Asian carp in Great Lakes? USGS proposes scent control
If you’ve ever been trolling behind a wing dike on the Missouri or down the Mississippi and had a big silver fish jump like it is going to slam dunk the boat, you know what a problem silver and bighead (Asian) carp can be. Two stories: one good, one possibly very bad, appeared this morning.
On the good side, the biological division of the United States Geological Survey may have a lead on how to control these critters:
“Invasive carp and the secret language of scent: The chemical language of invasive Asian carp may eventually be turned against them in the fight to help eradicate these harmful invaders from the Mississippi River. Asian carp, introduced into the Mississippi River in the 1970s and 80s, are now abundant throughout the lower Missouri, the Mississippi and Ohio rivers, posing a threat to native species. Carp seem to have a chemical language effective for predator defense and reproduction in murky environments, so researchers put this language to the test by subjecting young carp to extracts prepared from the skins of other carp. The result: the young carp, upon detecting the extracts, significantly avoided them by moving from the area, becoming immobile, and schooling. This “alarm substance” may be effective in repelling carp from habitat critical to native species. Young carp were also attracted to the chemical stimuli of schooling carp, which can assist in conventional eradication methods.”
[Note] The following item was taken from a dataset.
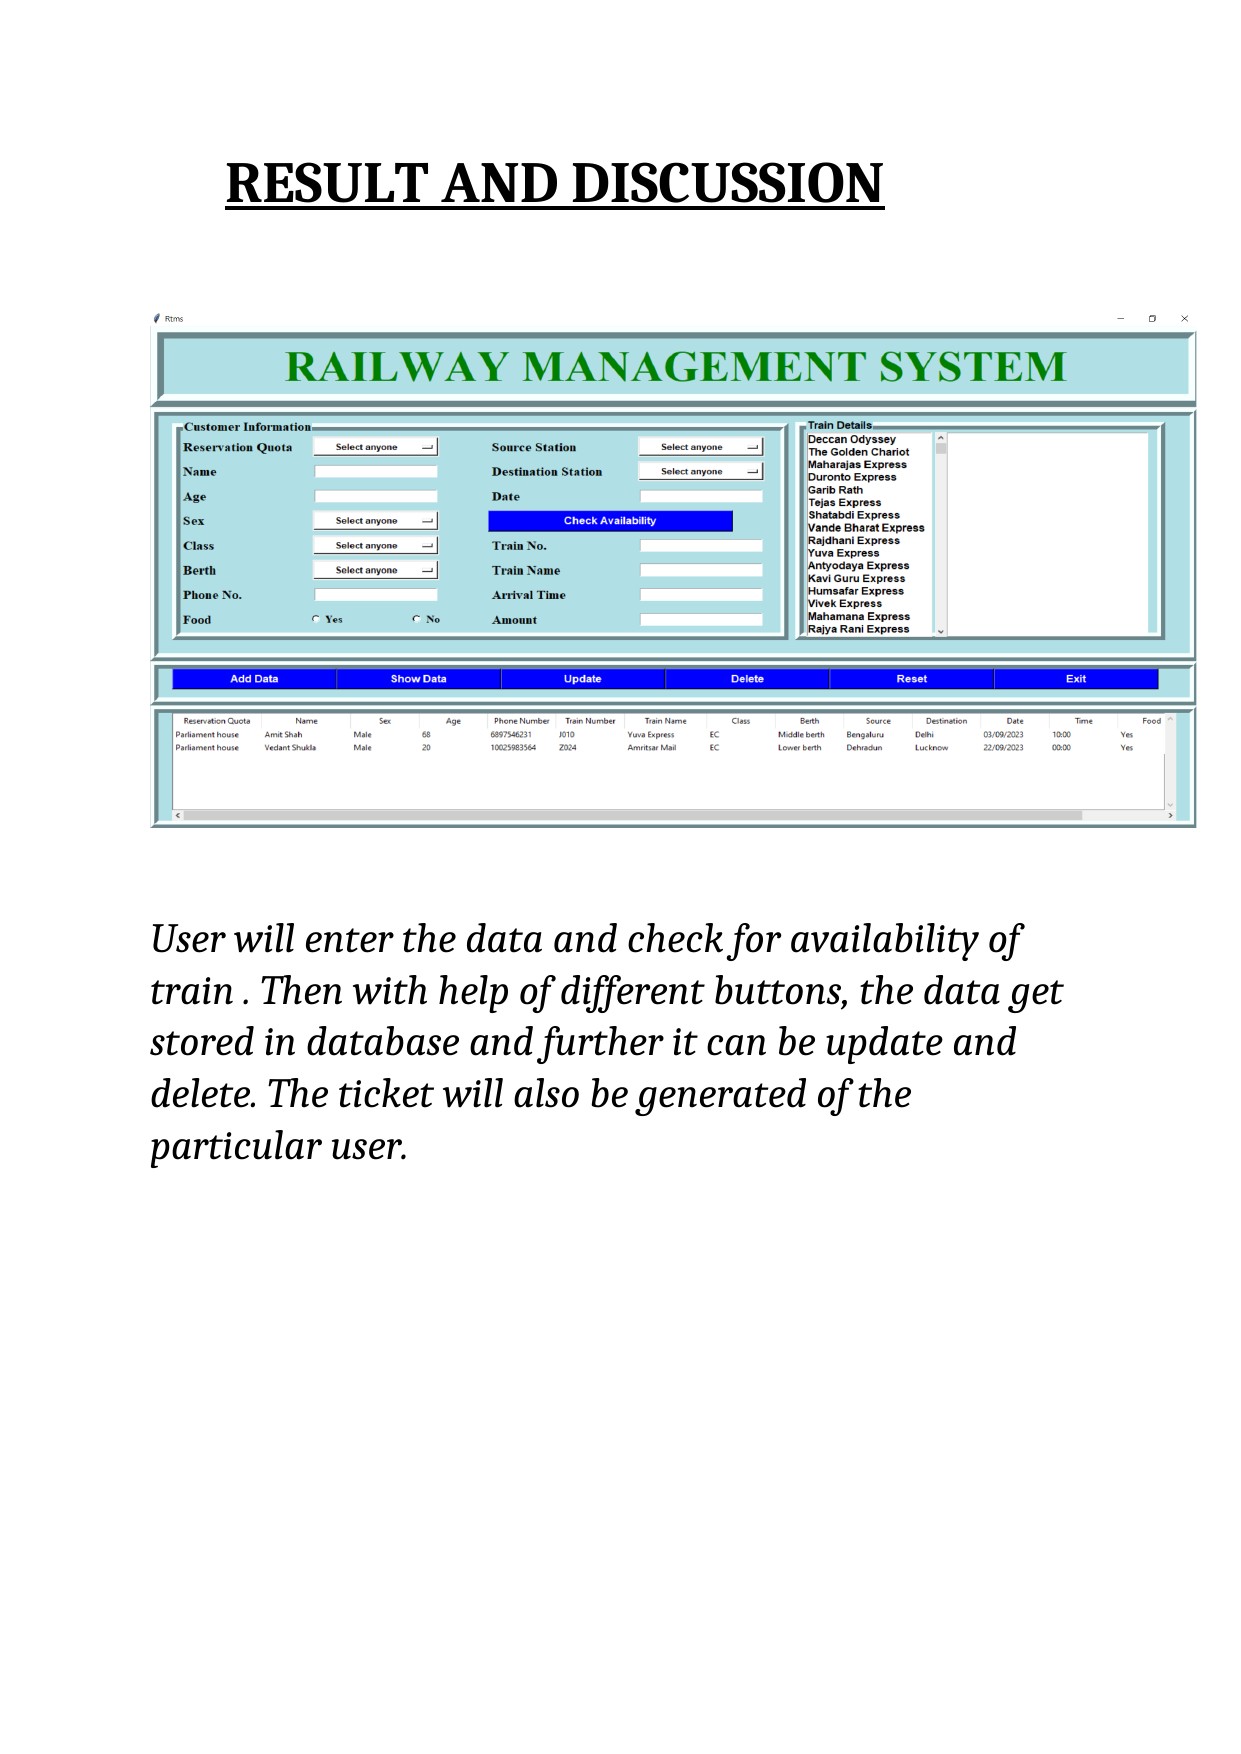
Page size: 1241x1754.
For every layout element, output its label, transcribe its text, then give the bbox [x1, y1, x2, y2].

text User will enter the data and check for availability of train . Then with help of different buttons, the data get stored in database and further it can be update and delete. The ticket will also be generated of the particular user. [150, 915, 1090, 1169]
list RESULT AND DISCUSSION [225, 150, 1090, 217]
Followup information has been requested.
On the bad side, The Detroit Free Press and other sources report that Asian carp DNA has been reported in the Cal-Sag Channel, one of the Chicago shipping channels which leads from the Illinois River to Lake Michigan. Fisheries officials had been hopeful that an electrical curtain barrier would prevent the fish from migrating from the Mississippi River system to the Great Lakes.